WHAT IS REQUIRED =>
Using the data below, return the stretch from the line that contains "The Škoda Epiq" through the line that contains "View Full Article Here", both included, exactly as it stands and nothing beyond it.

___ GIVEN INFORMATION ___

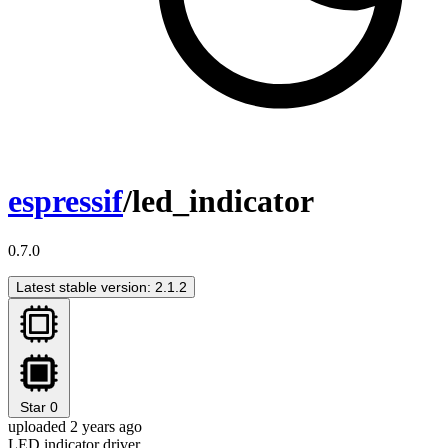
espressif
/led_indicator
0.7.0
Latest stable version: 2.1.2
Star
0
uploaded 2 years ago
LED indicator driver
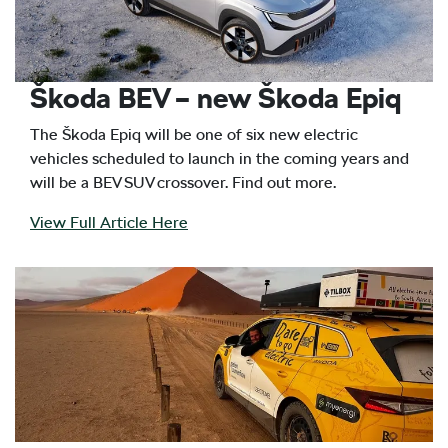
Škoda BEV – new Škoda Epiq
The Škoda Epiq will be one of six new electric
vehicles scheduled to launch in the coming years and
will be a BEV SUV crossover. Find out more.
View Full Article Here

___
___ GIVEN INFORMATION ___

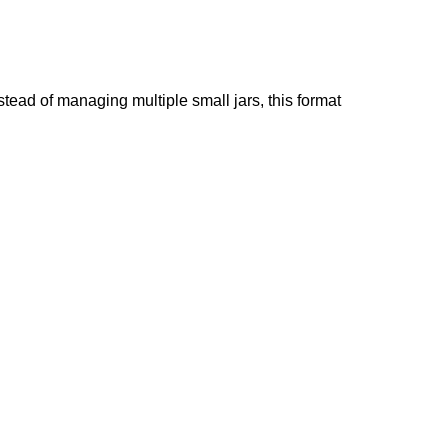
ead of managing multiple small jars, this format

___

YOUR SOLUTION =>
The Škoda Epiq will be one of six new electric
vehicles scheduled to launch in the coming years and
will be a BEV SUV crossover. Find out more.
View Full Article Here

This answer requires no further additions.